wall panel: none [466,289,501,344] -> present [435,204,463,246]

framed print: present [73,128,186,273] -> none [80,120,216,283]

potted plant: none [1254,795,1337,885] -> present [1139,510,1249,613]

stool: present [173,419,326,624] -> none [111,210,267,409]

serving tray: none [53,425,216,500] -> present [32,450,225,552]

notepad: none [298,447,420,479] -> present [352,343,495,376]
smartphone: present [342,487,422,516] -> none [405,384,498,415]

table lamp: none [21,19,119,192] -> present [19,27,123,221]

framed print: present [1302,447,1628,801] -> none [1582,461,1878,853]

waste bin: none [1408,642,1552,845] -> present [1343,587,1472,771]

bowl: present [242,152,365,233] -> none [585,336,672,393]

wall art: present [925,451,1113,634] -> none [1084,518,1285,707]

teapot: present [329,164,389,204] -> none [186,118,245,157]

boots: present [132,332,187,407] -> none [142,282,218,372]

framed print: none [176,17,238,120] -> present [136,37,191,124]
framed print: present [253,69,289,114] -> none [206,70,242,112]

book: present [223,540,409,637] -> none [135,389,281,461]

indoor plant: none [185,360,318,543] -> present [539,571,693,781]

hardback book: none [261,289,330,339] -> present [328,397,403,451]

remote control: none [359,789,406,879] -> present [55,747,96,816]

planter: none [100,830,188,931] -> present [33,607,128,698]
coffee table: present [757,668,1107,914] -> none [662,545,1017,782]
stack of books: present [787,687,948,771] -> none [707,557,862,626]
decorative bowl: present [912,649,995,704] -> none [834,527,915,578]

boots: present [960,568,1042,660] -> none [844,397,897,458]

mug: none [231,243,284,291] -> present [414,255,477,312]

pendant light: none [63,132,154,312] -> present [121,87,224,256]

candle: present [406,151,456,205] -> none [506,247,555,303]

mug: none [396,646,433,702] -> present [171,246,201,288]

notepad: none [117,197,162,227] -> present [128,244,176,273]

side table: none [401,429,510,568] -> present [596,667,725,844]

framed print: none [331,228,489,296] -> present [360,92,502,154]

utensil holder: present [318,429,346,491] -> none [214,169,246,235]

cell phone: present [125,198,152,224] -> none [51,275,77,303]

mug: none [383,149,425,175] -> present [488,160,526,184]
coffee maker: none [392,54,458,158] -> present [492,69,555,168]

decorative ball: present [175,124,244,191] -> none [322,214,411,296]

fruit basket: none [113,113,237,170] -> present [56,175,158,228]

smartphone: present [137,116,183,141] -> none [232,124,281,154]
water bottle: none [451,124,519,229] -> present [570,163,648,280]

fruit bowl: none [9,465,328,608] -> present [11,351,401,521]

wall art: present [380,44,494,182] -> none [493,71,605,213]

------------------------------------------------------------------------

• [The problem]: Word for word, reproduce the lines of the listing from the first one through the line containing "notepad: none [298,447,420,479]", and no more.

• [Finished exercise]:
wall panel: none [466,289,501,344] -> present [435,204,463,246]

framed print: present [73,128,186,273] -> none [80,120,216,283]

potted plant: none [1254,795,1337,885] -> present [1139,510,1249,613]

stool: present [173,419,326,624] -> none [111,210,267,409]

serving tray: none [53,425,216,500] -> present [32,450,225,552]

notepad: none [298,447,420,479] -> present [352,343,495,376]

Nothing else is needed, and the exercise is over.